The Rays looked to get something back in the top of the fourth, as Diaz hit a nice triple, and was then driven home by a Kiermaier sac fly. It was enough to cut the lead to two, but they were unable to get anything else done in the inning. The bottom of the inning saw Harold Ramirez kick things off with a single, then successfully steal second to put himself in scoring position. A Johnson groundout advanced Ramirez to third, and he was then able to score on a Hedges sac fly. Mercado was able to reach on a Franco fielding error, but the inning ended on the next batter.

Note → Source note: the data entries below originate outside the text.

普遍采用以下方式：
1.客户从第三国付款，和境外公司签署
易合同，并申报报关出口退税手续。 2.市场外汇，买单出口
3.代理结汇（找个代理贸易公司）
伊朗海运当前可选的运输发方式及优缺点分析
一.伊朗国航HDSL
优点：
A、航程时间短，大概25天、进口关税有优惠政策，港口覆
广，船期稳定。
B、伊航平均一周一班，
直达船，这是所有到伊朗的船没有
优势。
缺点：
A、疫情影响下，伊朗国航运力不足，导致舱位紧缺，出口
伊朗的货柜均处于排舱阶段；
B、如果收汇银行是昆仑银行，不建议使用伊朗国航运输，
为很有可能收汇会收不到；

Walls drew a walk to kick off the fifth, but sadly was the only man to get aboard in the inning. Jose Ramirez got another walk in the bottom of the inning, then successfully stole second, and no I’m not just repeating myself from the fourth, these are different Ramirezes. Ramiri? Anyway, same series of moves, different dudes. Anyway, it was a scoreless inning.

Meadows walked to lead off the sixth, but was caught stealing, eliminating the baserunner. The remainder of the inning didn’t get the Rays any closer to scoring another run. After giving up a single in the bottom of the sixth, that was the end of the day for Patiño, replaced by Chris Mazza. The outing for Patiño looked a little like this: 5.1 IP, 5 H, 4 R, 4 ER, 3 BB, 4 K, 1 HR on 98 pitches. Score aside it wasn’t the ugliest outing I’ve ever seen. The inning ended with no further damage from Cleveland.

Mejia hit a darned-near home run in the seventh that he legged out into a triple (two triples in one night?), and Walls grounded out to bring the catcher home, cutting the Rays deficit to two runs. Onto the bottom of the inning, Rosario drew a walk with one out, then advanced to second on a wild pitch from Mazza. Good news though, no runs scored.

Franco got an infield single in the top of the eighth, but that was it for either side in the entire inning in terms of putting runners on the paths.

It came down to the top of the ninth for the Rays, and Yandy Diaz was not ready to lose, hitting a leadoff solo home run to cut the Cleveland lead to one.

Kiermaier and Mejia made solid efforts, but no luck. It was all up to a pinch-hitting Ji-Man Choi. Choi managed to draw a walk to put the go-ahead run aboard with Lowe coming up. Brett Phillips came in as the pinch-runner. Lowe hit a long double off the wall, scoring the speedy Phillips and tying the game. The Rays didn’t get the go-ahead, but they did end the half at a tie.

Pete Fairbanks came on for the ninth. The first out of the inning was a catch by Fairbanks himself after he failed to get out of Yandy Diaz’s way on an infield pop up. Fairbanks for the first two outs pretty quickly but the Rosario at-bat felt like it lasted roughly 700 pitches before he finally struck out. Onward to extras!

Meadows, with one out, singled to center and scored default baserunner (aka Manfred Man) Arozarena, giving the Rays the lead. Diaz hit a single to advance Meadows to third, and the ball got thrown away to let Diaz advance to second, but there was no scoring move for Meadows on the play. Ultimately the Rays weren’t able to bring Meadows home, but now they were just three outs from a win.

Castillo was on to pitch for the 10th. A Jose Ramirez fly moved Cleveland’s Manfred Man, Rosario, to third base. Then a much-needed strikeout to Reyes. Two out. Castillo collected the final strikeout, getting the save, Fairbanks collected the win. Rays take it in extras.